Under FATCA, it is compulsory for all financial institutions to share the details of transactions involving US citizens, including NRIs with the US Government. FATCA ensures that there is no deliberate tax evasion by US citizens on income generated overseas. India signed the Inter-Governmental Agreement (IGA) with the USA on July 9, 2015, for improving International Tax Compliance and implementing FATCA. The documentation is standard for all investors, whether they are NRIs or RIs. The KYC, Additional KYC and FATCA details are mandatory for all the mutual fund investors.
Some of these fund houses have certain conditions on which they allow investors based in USA and Canada to put money in their schemes. For example, ICICI Prudential AMC, Birla Sun Life Mutual Fund and SBI Mutual Fund allow investments only through offline transaction with additional declaration signed by the client. Similarly, L&T Mutual Fund doesn’t allow US and Canada based clients to invest in close-ended funds.

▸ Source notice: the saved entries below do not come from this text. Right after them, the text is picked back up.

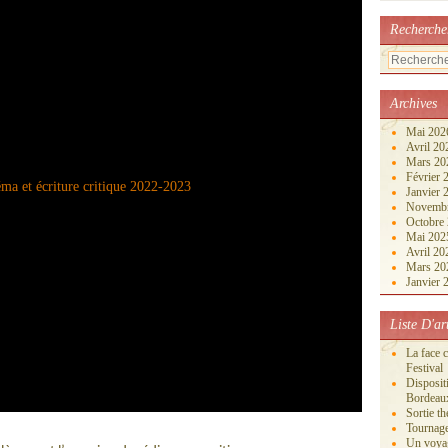
Recherche
Archives
Mai 20
Avril 2
Mars 2
Février
Janvier
Novemb
Octobre
Mai 20
Avril 2
Mars 2
Janvier
Liste D'ar
La face 
Festival
Disposi
Bordeau
Sortie th
Tournage
Un voya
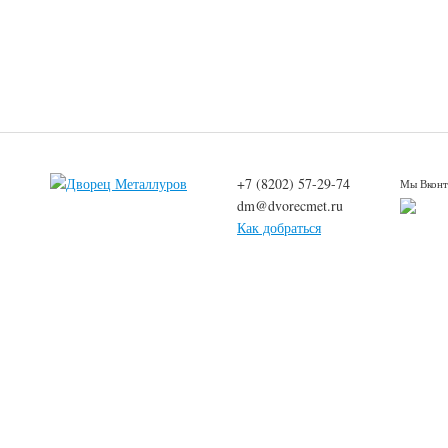
+7 (8202) 57-29-74
Мы Вконт
dm@dvorecmet.ru
Как добраться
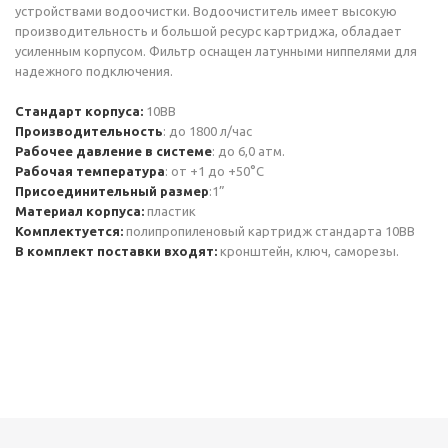
устройствами водоочистки. Водоочиститель имеет высокую
производительность и большой ресурс картриджа, обладает
усиленным корпусом. Фильтр оснащен латунными ниппелями для
надежного подключения.
Стандарт корпуса:
10ВВ
Производительность
: до 1800 л/час
Рабочее давление в системе
: до 6,0 атм.
Рабочая температура
: от +1 до +50°С
Присоединительный размер
:1”
Материал корпуса:
пластик
Комплектуется:
полипропиленовый картридж стандарта 10ВВ
В комплект поставки входят:
кронштейн, ключ, саморезы.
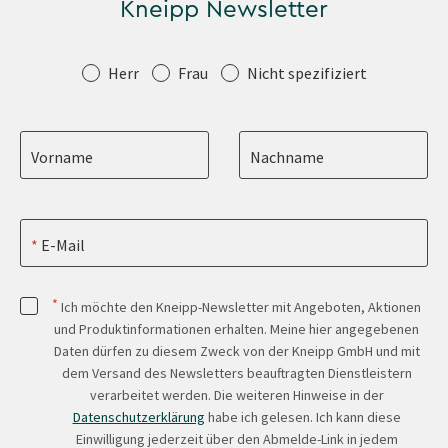
Kneipp Newsletter
Anrede
Herr
Frau
Nicht spezifiziert
Vorname
Nachname
E-Mail
*
Ich möchte den Kneipp-Newsletter mit Angeboten, Aktionen
und Produktinformationen erhalten. Meine hier angegebenen
Daten dürfen zu diesem Zweck von der Kneipp GmbH und mit
dem Versand des Newsletters beauftragten Dienstleistern
verarbeitet werden. Die weiteren Hinweise in der
Datenschutzerklärung
habe ich gelesen. Ich kann diese
Einwilligung jederzeit über den Abmelde-Link in jedem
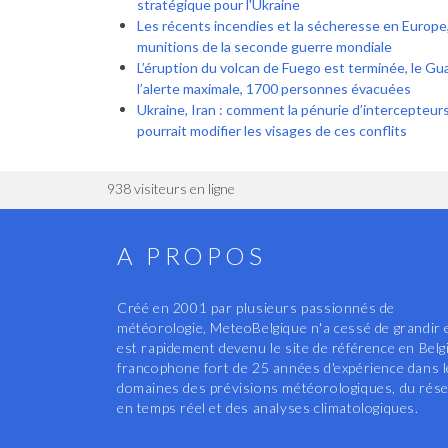
stratégique pour l'Ukraine
Les récents incendies et la sécheresse en Europe
munitions de la seconde guerre mondiale
L’éruption du volcan de Fuego est terminée, le G
l’alerte maximale, 1700 personnes évacuées
Ukraine, Iran : comment la pénurie d’intercepteur
pourrait modifier les visages de ces conflits
938 visiteurs en ligne
A PROPOS
Créé en 2001 par plusieurs passionnés de
météorologie, MeteoBelgique n'a cessé de grandir 
est rapidement devenu le site de référence en Belg
francophone fort de 25 années d'expérience dans 
domaines des prévisions météorologiques, du rés
en temps réel et des analyses climatologiques.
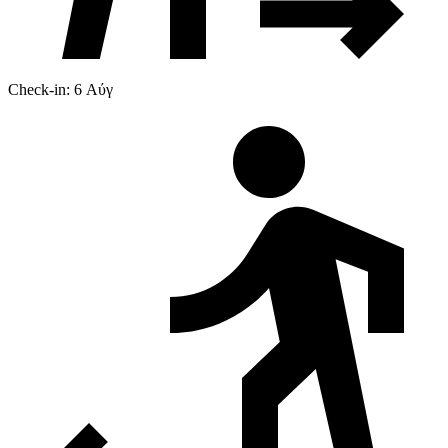
Check-in: 6 Αύγ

NRIs are allowed to invest in mutual funds in India on a repatriable or non-repatriable basis subject to regulations prescribed under the Foreign Exchange Management Act (FEMA). For general NRIs (not from USA and Canada) the process of investing in Indian mutual funds is as simple as it is for the Indian investors. They just need to comply by certain norms set by the country they are based in.

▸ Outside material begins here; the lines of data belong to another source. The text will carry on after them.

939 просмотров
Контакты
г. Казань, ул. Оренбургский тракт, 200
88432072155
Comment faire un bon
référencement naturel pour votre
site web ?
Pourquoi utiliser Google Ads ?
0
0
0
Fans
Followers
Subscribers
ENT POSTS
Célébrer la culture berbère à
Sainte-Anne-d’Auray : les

If an investor has investments in India and moves to USA or Canada as an NRI, the investments can be stopped by the AMC. “When the investor moves to either USA or Canada, the fund house will stop taking further investments if the particular fund house doesn’t allow investments from USA and Canada. If the fund house accepts such investments, then you just have to update the needed documents,” says Sneha Kalsekar, Financial Planner, My Financial Advisor.